We invest in companies founded by immigrants. Are we Anti-American? It’s the opposite: Unshackled Ventures supports foreign-born entrepreneurs at the earliest stages because they are likely to set up successful, high-growth companies in the U.S.
We know this from experience. As venture investors, we spent years examining startups for indicators of future success. We soon recognized a familiar pattern – immigrant founders consistently proved to be savvy, determined and energetic.
Unshackled began to call this combination of tested grit, resiliency and determination, “adversity muscle.” For many entrepreneurs, it is this that sets their companies apart.
Immigrant founders have traveled far to be in America – not just in miles, but in life experiences. From small, impoverished villages or war-torn countries, many immigrants beat the odds to make it to our shores.
The distance they’ve traveled is correlated to the adversity they’ve faced and the muscle they’ve built. In leaving their homeland, immigrants arrive in a new country as nobodies: no financial stability, no personal networks, and often, no support structure. Their only choice is to begin working hard and hope for success or they’ll find themselves on a return flight home.
It’s a high stakes game: Go big or go home.
That’s why we’ve found the best founders are those who have overcome challenges and bounced back – immigrants or not. But having endured a variety of challenges coming to America, foreign founders don’t expect a smooth road to success. They will withstand hearing, “No.” to eventually arrive at the all-important “Yes.”
At Unshackled, we see adversity muscle at work in the companies we back every day.
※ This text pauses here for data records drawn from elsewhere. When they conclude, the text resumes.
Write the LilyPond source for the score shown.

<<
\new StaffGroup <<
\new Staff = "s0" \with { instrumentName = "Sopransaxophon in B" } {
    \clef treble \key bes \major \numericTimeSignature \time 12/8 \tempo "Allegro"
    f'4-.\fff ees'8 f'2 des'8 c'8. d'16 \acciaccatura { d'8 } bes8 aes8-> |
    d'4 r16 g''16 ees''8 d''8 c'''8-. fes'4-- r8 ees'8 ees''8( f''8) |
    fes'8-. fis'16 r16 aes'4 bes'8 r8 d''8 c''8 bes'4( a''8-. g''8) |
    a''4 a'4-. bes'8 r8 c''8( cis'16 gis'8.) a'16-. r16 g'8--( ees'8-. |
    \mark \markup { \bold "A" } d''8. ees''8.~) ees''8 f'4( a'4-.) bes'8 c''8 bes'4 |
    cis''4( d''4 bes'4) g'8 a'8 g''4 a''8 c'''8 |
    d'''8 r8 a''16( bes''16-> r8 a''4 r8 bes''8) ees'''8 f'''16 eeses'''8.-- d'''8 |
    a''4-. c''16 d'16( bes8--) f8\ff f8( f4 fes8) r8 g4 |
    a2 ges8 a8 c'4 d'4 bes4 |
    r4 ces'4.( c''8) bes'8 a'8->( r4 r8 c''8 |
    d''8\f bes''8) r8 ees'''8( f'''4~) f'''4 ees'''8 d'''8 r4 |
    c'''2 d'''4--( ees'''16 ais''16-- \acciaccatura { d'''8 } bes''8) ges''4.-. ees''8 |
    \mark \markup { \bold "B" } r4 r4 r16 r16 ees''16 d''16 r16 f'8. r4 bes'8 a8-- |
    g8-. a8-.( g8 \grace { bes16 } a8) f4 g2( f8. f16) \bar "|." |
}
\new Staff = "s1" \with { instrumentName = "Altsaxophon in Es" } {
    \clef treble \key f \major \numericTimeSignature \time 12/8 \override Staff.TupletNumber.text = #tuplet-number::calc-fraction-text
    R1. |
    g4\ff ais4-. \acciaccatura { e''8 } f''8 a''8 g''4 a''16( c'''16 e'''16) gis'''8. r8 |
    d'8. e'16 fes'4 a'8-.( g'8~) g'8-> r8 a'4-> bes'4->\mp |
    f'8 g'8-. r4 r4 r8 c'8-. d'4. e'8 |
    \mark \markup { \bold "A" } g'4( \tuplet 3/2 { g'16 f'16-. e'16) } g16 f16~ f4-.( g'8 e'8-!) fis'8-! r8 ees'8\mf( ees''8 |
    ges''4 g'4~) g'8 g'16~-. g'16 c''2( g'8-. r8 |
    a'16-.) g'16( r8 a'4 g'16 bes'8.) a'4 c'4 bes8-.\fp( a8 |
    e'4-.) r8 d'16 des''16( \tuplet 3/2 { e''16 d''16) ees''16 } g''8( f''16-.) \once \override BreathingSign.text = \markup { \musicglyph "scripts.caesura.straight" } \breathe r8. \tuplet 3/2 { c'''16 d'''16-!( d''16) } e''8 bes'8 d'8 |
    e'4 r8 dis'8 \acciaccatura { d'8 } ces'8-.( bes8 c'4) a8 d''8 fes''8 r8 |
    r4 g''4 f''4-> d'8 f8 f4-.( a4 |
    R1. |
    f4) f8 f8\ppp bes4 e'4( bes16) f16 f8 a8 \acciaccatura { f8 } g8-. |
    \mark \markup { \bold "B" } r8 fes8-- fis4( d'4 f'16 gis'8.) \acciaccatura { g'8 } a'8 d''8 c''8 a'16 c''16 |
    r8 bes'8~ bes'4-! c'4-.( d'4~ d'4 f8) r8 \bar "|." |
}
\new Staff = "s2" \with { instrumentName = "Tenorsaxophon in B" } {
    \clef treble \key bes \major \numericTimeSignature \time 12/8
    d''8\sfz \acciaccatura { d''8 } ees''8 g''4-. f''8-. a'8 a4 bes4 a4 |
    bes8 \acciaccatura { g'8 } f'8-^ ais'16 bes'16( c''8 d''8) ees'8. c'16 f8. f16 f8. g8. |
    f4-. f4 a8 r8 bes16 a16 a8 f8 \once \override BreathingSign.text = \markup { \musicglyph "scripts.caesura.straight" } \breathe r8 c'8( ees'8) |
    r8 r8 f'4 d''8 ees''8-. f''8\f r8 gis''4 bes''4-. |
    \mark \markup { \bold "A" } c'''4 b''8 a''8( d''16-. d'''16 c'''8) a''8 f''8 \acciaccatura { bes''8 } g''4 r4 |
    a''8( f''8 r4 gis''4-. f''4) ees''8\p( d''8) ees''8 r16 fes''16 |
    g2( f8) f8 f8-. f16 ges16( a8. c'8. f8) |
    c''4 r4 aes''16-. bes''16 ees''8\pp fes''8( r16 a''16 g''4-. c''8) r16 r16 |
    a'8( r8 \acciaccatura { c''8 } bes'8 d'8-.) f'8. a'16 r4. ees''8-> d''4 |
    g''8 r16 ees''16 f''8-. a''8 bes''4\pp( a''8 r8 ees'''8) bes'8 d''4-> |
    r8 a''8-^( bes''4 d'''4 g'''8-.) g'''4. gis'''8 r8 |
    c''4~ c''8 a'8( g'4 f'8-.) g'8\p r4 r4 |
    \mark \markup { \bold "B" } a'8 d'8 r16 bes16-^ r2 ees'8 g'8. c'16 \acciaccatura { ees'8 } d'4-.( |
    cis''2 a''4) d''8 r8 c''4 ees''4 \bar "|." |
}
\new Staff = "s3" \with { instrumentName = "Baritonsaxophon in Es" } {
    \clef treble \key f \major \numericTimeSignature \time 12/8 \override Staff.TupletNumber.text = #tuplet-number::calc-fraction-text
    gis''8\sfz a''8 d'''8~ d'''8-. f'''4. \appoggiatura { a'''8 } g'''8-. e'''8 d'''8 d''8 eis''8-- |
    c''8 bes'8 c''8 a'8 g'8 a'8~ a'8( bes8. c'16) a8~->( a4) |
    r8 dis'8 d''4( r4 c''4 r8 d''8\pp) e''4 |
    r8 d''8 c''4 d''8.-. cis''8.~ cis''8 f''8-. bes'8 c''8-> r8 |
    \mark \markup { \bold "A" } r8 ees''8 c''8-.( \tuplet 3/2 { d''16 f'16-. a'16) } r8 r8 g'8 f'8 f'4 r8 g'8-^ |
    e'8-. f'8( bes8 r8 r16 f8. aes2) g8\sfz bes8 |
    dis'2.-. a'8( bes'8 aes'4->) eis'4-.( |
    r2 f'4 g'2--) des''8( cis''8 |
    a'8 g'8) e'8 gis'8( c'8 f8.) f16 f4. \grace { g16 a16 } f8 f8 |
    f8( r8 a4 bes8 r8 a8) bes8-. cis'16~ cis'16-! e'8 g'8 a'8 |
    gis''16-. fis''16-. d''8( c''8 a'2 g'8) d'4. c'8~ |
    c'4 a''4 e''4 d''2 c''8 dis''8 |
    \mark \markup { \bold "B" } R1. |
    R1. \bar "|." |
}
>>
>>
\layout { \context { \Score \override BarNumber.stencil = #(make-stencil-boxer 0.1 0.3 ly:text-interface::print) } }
Of course, few business leaders walk a straight path. Everyone zigs and zags on the path to success. But the fact is, most immigrants have encountered tougher zags. One of our portfolio founders grew up in village without reliable access to water. Instead of giving in, he became an expert in technology and business. By age 28, he received his master’s degree from USC, published seven books on artificial intelligence (AI) and is now leveraging AI to help American water facilities prevent infrastructure failures and save billions – in both water and profit, annually. His life experiences shaping his grit and determination.
I’m a first generation American. After working with my co-founder, Nitin Pachisia, and other immigrant entrepreneurs, I’ve gained tremendous empathy for adversity muscles– including those of my parents. I never fully appreciated the struggles they must have endured as they settled our family in the U.S.
Today, Unshackled’s portfolio has founders hailing from each of the six inhabited continents. They come from 16 countries and speak 30 unique languages. They all immigrated to pursue their American dream.
The shared characteristic of these entrepreneurs – and all successful people– is someone believed in them early on. Unshackled plays the role of believer in their entrepreneurial lives. We know the power and energy of our founding teams is unmistakable.
And we have the numbers to prove it. We’ve seen our immigrant founders thrive in this environment. In three years, Unshackled’s fund performance is in the top decile of those started in 2014 and boasts one of the lowest failure rates. Supporting immigrant early-stage entrepreneurs works.
The U.S. has a tradition of being the land where the best in the world come to build businesses that benefit everyone. More than 40 percent of Fortune 500 companies were founded by immigrants or children of immigrants. But that trend has changed and we’re not reticent to say that the American immigration policy is broken. We have spoken out and called for policy changes needed to encourage the best foreign students and workers to settle and innovate here, not back in their home country – a proven job creation strategy.
The determination and brilliance of immigrant business-people helped make America one of the most competitive countries in the world. At Unshackled, our goal is to create 100,000 domestic jobs. Someday, we will hear an American from our heartlands go on TV thanking an immigrant entrepreneur for putting food on their dinner table. The common denominator? Both employer and employee have the adversity muscle to succeed.